With the Canadian Anti Spam Legislation just days away from becoming the law, here are 12 tips to help you get opt ins and to remain email compliant. If in any doubt or you have any questions, consult a lawyer.
1. Sort your lists – if you already have an opt in process then those contacts on the list that have opted in (either on your website or through filling out a form) don’t need to re opt in. Remember to keep track of them. The rest do, so get ready to send out a communication to those you have implied consent from to get them to give you express consent.
2. There are several exemptions rules such as family members who don’t not need to opt in. Read this post. If your business is as a political party or charity then you are exempt from the rules too.
3. Make sure that your opt in email and all further communications include:
- clear unsubscribe links so that people can remove themselves from the list easily and at any time
- your name, company name and address
- an outline of why they are receiving your communication
4. After you have send out your opt-in email, you have to remove the people from your list that don’t opt in so make sure you have accounted for this in your email process and that you are easily able to track. Most newsletter tools like MailChimp facilitate this although there are varying degrees of easiness in doing so. Delete those that don’t opt in so that you never, ever contact them again.
5. Put in place processes to help you track future subscribers both online and off. This should include having a double opt in when people subscribe via your website (this is not mandatory but more of a safety net just in case). In person you should create a template that states clearly what people are signing up for then have them fill out their contact info to be added.
6. You can’t collect email addresses at trade shows any more and simply add them to your newsletter and you shouldn’t anyway because it’s rather a slimy tactic. Instead have people fill out a form that states clearly that they are subscribing. There are also apps like Chimpedeedo that facilitate this. We haven’t use these so if you have please share your take.
7. If you have a subscription opt widget in on your website make sure it is worded right so that peope know exactly what they are subscribing to. Remember the double opt in for this too.
8. Each newsletter or communication you send should state clearly why you are sending and have an easy to unsuscribe link preferably right at the top. Again most newsletter providers make this easy for you to do.

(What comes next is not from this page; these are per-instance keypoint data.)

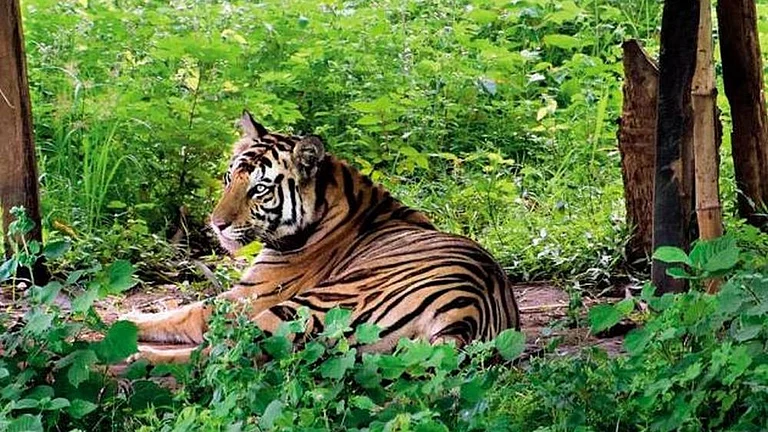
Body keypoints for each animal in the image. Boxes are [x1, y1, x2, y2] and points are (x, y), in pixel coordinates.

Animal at [123, 111, 520, 363]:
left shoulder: (243, 299)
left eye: (260, 189)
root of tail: (465, 310)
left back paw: (140, 356)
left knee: (221, 357)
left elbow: (179, 315)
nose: (216, 224)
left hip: (306, 308)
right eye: (229, 178)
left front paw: (122, 322)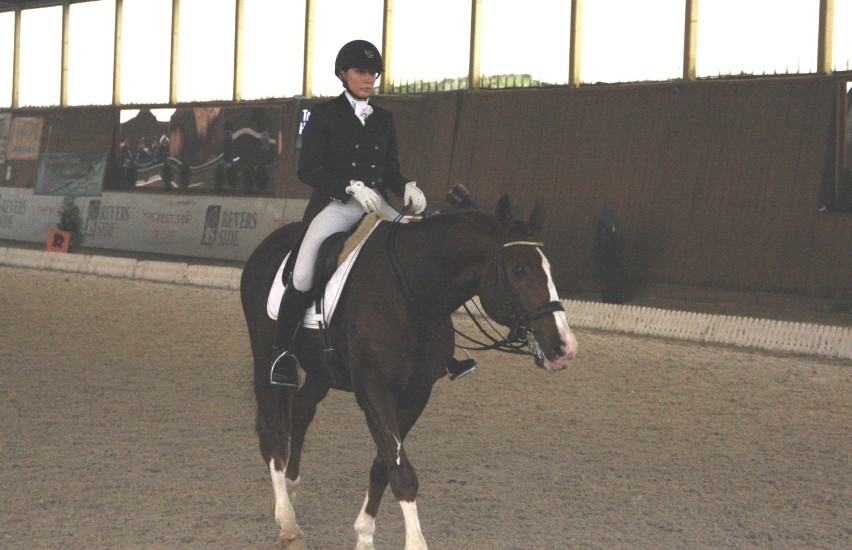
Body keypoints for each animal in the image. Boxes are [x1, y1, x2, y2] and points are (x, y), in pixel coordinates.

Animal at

9. Get consent from people in real life – you can’t just add someone to your list because you met them at a networking event. Verbal consent is okay but it is hard to prove so a good idea might be to get new contacts to write newsletter subscribe on the back of their cards. Make sure and keep them in a file though just in case.
10. Never harvest or buy email email addresses. EVER. This is cheap and tacky and says exactly that about your brand. Who wants to do business with someone or some company they can’t trust from the get go?
11. Add value rather than overtly selling. No one likes to be inundated with emails that have the sole purpose of selling your products or services in a cheap and nasty way so instead why not find creative ways to add value for your recipients and tell them something valuable that they don’t already know. Get creative.